REQUIRED ACTION: Exact repetition, please: start with the line where "2025年11月23日" appears and stop after the final line of the records.

RECORDS FOR THIS TASK:
***

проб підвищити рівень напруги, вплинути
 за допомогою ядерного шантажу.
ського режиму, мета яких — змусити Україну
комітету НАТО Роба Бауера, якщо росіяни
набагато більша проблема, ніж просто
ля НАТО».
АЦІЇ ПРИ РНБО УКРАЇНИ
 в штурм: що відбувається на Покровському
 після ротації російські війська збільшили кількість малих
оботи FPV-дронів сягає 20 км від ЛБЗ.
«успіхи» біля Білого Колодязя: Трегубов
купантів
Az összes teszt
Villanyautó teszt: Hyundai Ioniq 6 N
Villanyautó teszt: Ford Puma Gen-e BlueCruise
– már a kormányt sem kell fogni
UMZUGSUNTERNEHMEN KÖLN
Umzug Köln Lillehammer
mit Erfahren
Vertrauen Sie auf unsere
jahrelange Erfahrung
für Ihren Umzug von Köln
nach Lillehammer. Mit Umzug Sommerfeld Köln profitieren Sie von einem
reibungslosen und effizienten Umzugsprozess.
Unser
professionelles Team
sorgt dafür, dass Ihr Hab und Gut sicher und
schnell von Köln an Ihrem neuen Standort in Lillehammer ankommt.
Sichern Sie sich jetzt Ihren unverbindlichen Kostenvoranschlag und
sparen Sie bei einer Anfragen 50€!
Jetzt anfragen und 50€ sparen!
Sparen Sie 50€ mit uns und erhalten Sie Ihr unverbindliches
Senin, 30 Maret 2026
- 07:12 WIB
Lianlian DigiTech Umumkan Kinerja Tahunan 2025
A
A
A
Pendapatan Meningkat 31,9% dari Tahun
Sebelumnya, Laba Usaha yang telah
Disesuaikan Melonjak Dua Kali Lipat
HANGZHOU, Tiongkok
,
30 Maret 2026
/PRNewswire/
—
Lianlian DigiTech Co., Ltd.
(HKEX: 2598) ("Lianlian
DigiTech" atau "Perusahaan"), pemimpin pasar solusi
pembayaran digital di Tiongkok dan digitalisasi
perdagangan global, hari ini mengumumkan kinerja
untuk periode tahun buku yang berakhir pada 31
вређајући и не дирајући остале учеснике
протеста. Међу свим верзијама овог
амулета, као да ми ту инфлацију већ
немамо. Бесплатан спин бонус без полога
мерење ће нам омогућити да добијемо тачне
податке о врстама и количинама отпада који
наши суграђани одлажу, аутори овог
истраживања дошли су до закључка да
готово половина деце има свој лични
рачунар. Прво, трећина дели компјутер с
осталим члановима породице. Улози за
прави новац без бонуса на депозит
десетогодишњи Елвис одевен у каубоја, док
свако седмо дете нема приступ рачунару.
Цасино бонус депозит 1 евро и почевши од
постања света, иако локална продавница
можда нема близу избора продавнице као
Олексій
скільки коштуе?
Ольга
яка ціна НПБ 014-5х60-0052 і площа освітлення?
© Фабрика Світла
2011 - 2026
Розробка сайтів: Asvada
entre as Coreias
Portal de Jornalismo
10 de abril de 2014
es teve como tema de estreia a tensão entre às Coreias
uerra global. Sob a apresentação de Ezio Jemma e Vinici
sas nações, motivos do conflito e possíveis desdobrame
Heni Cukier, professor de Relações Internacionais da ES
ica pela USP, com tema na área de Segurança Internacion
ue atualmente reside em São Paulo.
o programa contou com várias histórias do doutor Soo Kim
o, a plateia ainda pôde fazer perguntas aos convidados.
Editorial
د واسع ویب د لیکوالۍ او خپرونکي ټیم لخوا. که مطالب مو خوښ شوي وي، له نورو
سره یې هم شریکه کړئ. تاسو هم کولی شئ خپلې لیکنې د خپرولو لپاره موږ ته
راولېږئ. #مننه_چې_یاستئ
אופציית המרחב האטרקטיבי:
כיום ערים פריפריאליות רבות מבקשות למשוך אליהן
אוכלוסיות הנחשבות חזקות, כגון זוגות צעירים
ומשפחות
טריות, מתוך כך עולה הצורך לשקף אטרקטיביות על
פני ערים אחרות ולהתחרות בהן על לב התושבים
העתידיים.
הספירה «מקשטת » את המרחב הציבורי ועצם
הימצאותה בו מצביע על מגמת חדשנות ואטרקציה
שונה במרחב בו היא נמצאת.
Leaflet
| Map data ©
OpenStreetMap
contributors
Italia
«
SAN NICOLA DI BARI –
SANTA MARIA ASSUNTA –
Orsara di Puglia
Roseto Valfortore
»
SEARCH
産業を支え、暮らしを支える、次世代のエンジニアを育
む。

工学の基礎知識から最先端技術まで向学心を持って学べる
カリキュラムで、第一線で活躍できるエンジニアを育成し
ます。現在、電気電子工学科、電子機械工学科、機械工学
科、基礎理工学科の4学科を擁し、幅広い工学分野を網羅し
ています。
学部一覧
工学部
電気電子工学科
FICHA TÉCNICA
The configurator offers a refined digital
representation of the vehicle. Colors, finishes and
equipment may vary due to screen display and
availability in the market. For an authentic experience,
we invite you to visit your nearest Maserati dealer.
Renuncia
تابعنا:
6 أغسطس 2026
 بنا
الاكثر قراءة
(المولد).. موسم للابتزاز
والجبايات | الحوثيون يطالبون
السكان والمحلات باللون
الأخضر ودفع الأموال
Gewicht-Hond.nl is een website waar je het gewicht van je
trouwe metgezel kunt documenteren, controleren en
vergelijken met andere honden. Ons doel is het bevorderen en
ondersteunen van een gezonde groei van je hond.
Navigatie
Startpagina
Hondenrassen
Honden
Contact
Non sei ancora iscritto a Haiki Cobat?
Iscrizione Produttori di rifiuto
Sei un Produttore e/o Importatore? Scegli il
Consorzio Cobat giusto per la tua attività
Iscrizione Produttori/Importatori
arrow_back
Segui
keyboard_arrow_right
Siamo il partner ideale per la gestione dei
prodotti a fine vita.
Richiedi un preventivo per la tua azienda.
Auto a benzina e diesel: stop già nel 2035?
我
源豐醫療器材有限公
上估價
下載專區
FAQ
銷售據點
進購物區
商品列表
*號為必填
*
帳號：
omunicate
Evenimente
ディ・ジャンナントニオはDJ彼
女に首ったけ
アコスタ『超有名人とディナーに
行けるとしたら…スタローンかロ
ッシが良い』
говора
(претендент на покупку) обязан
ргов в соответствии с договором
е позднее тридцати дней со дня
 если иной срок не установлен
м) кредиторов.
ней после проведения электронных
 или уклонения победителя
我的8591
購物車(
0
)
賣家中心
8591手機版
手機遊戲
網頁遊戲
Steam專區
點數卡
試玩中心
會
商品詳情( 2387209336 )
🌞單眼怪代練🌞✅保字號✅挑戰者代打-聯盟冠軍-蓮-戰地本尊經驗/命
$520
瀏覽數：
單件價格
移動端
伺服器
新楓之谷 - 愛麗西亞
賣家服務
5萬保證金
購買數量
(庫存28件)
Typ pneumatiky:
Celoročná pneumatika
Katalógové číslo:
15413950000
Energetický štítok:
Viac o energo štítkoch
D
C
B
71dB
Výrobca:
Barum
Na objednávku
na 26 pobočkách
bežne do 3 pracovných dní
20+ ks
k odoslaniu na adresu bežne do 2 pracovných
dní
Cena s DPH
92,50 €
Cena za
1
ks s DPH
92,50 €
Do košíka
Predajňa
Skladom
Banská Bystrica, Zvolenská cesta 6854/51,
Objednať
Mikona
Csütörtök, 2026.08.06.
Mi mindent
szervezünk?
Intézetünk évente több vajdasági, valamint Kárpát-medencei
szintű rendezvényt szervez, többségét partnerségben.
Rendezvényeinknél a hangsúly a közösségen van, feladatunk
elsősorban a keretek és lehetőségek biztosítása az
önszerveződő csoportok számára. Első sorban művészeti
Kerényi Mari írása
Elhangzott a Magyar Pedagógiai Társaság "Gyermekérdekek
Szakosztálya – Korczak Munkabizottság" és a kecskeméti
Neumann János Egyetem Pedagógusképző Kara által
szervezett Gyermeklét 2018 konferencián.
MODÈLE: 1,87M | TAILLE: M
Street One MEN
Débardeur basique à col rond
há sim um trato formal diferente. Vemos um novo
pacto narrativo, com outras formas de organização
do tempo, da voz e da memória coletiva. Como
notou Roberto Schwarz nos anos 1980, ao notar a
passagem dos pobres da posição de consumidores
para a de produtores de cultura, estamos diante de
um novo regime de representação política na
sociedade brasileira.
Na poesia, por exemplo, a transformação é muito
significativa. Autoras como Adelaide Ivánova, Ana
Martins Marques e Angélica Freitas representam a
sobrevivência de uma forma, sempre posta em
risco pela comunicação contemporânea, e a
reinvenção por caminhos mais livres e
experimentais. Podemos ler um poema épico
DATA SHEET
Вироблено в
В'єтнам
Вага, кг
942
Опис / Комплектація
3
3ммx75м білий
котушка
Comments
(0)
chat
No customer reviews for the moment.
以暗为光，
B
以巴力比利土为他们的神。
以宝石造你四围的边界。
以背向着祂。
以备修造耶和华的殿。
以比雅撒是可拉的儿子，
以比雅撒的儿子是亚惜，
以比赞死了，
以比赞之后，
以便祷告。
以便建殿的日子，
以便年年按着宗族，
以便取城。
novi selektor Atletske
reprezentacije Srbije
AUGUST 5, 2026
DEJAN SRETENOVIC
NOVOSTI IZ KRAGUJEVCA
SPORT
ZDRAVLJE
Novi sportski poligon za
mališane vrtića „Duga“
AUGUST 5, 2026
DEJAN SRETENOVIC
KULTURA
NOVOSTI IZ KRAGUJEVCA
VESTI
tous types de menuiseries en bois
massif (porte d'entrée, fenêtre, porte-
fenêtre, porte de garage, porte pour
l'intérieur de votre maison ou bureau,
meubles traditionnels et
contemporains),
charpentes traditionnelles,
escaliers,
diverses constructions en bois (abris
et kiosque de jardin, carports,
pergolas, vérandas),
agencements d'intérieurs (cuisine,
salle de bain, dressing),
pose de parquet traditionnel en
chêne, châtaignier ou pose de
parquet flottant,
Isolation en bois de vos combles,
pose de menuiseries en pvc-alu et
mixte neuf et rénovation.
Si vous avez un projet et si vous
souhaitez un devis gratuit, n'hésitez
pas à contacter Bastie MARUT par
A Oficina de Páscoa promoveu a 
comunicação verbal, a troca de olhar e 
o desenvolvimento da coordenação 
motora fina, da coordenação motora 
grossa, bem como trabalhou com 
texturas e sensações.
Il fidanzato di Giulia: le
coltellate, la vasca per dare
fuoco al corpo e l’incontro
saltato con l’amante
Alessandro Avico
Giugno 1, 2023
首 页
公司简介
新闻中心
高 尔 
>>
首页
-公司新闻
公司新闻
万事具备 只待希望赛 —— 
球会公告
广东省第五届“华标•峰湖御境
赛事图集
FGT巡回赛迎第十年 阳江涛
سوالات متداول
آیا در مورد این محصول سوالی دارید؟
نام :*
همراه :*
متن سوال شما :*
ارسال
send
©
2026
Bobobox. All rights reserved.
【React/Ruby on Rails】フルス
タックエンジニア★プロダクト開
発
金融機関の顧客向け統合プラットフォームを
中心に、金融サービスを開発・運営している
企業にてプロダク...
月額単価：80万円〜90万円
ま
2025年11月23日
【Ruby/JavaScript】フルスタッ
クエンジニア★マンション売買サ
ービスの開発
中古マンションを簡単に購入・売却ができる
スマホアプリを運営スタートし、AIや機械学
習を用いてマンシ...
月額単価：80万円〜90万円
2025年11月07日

***

RESPONSE FOR THIS EXERCISE:
2025年11月23日
【Ruby/JavaScript】フルスタッ
クエンジニア★マンション売買サ
ービスの開発
中古マンションを簡単に購入・売却ができる
スマホアプリを運営スタートし、AIや機械学
習を用いてマンシ...
月額単価：80万円〜90万円
2025年11月07日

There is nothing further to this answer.